Missing prices: HA, AMBC, WOW, CTXS, EBIX, LLNW

Sample period and economic context (2018–2021)

The thesis window includes the 2018 trade-policy volatility, the sharp Q4 2018 equity drawdown, the 2020 COVID-19 crash and policy-driven rebound, and the 2021 reopening / inflation narrative. Factor models must fit both calm and crisis days — a stringent test for fixed linear betas.

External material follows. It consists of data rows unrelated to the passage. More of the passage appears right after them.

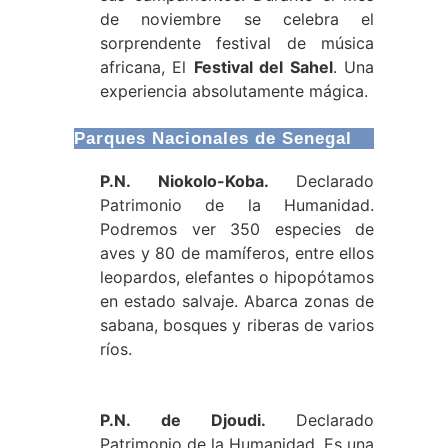
de noviembre se celebra el
sorprendente festival de música
africana, El
Festival del Sahel
. Una
experiencia absolutamente mágica.
Parques Nacionales de Senegal
P.N. Niokolo-Koba.
Declarado
Patrimonio de la Humanidad.
Podremos ver 350 especies de
aves y 80 de mamíferos, entre ellos
leopardos, elefantes o hipopótamos
en estado salvaje. Abarca zonas de
sabana, bosques y riberas de varios
ríos.
P.N. de Djoudi.
Declarado
Patrimonio de la Humanidad. Es una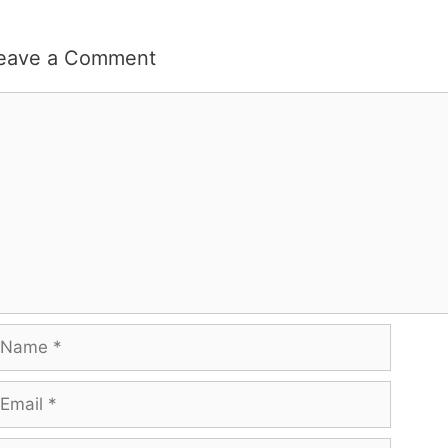
eave a Comment
omment
ame
mail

A GICS-balanced panel reduces sector concentration: financials, technology, health care, and energy names enter with large/small pairs where possible so results are not driven by a single industry.

Stocks with incomplete return history are dropped; the dashboard reports how many of the requested thirty stocks were successfully estimated.

Conclusion

CAPM, Fama–French three-factor, and Carhart four-factor specifications explain a large share of daily return variation for most passive equity ETFs in the 2018–2021 sample, with alphas close to zero after controlling for systematic exposures.

Compare headline statistics against Goncharov (2023) thesis tables when validating the replication. Survivorship and vendor data differences may prevent exact numerical match.

Limitations

Public price data are not CRSP; corporate actions and delistings can differ from the thesis sample. Some 2018–2021 tickers are no longer listed.

The thesis used Excel OLS; this implementation uses statsmodels. Small numerical differences are expected.

Time-series fit on 2018–2021 does not prove that factors price the cross-section out of sample; it only measures explanatory power in-sample.

Research and education only — not investment advice.